Con oltre 13 milioni di tonnellate nel 2024 – sottolinea ancora Confagricoltura – la produzione di latte vaccino in Italia deriva da circa 24 mila allevamenti con una consistenza di 2,6 milioni di capi. Le consegne di latte sono concentrate in quattro regioni: Lombardia 47%, Emilia-Romagna 16%, Veneto e Piemonte con 9% ciascuna.
Per quanto riguarda la produzione di latte ovicaprino, con quasi 500.000 tonnellate annue prodotte, il sistema “conta” su 110 mila allevamenti e quasi 7 milioni di capi. Otre il 93% dei capi ovini allevati è presente nelle regioni del Centro-Sud, con una netta prevalenza in Sardegna, in cui si concentra ben il 49% dei capi. A seguire la Sicilia (12% del totale), il Lazio (7%) e la Toscana (5%).

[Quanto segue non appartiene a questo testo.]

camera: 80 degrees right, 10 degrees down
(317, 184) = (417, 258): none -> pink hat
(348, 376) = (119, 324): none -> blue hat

L’Italia è il 5° produttore di latte vaccino in Europa e rappresenta il 9% del latte della UE. Il bilancio di auto -approvvigionamento del latte in Italia è in miglioramento superando il 90%; prima del 2020 era inferiore all’80%”.
…Le Marche commemorano
E nelle Marche? Nelle Marche c’è poco da celebrare purtroppo! I numeri, infatti, sono tutti negativi. Eppure abbiamo due aziende leader nella lavorazione e trasformazione (Cooperlat e Sabelli) che hanno necessità di un milione di quintali a testa di latte vaccino, una quantità esattamente dieci volte superiore alla produzione regionale, che si attesta ad appena 240 mila quintali. Venti anni fa erano oltre 450 mila. Le stalle si riducono, praticamente dimezzate rispetto all’inizio degli anni 2000, il numero di capi anche.
Non va meglio per il latte ovicaprino destinato ai formaggi: 35 mila quintali, anche qui in calo, con l’ulteriore problema di un ricambio generazionale di pastori difficile da gestire.

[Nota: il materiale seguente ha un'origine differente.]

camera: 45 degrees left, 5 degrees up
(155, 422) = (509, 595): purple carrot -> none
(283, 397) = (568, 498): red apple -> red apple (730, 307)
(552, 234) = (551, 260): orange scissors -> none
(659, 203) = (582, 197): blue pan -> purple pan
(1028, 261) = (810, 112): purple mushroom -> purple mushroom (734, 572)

Le ingenti risorse spese dalla Regione tramite lo Sviluppo rurale non sono minimamente riuscite a tenere in equilibrio un settore che, al pari della zootecnia nel suo complesso, soffre terribilmente.
Le cause? Diciamo chiaramente che le Marche brillano nel panorama nazionale per l’assenza di un piano zootecnico regionale. Anche in questa legislatura, così come in tutte quelle precedenti, la zootecnia è stata nella migliore delle ipotesi semplicemente assistita, girando i contributi, ma senza mai dotarsi di strumenti tecnici e organizzativi capaci di darle una prospettiva, senza mai avere una visione! Ed è stato un vero peccato, perché oggi le condizioni sarebbero state tutte favorevoli se ci si fosse mossi per tempo, con un prezzo del latte che è cresciuto e prezzi di mangimi scesi.
Non c’è che augurarsi che, con la prossima legislatura, chi sarà chiamato a guidare l’assessorato all’agricoltura – tra i tanti ritardi che si troverà in eredità – metta mano al settore zootecnico, magari facendosi supportare dalle università marchigiane che esprimono competenze in merito (Politecnica delle Marche e Camerino), da istituti di ricerca, dalle associazioni di categoria che hanno il polso della difficoltà in cui si trovano le aziende zootecniche tra costi finanziari ed energetici, tanto per citare i più eloquenti, ed un mancato ammodernamento rispetto agli standard che oggi i più evoluti allevamenti richiederebbero.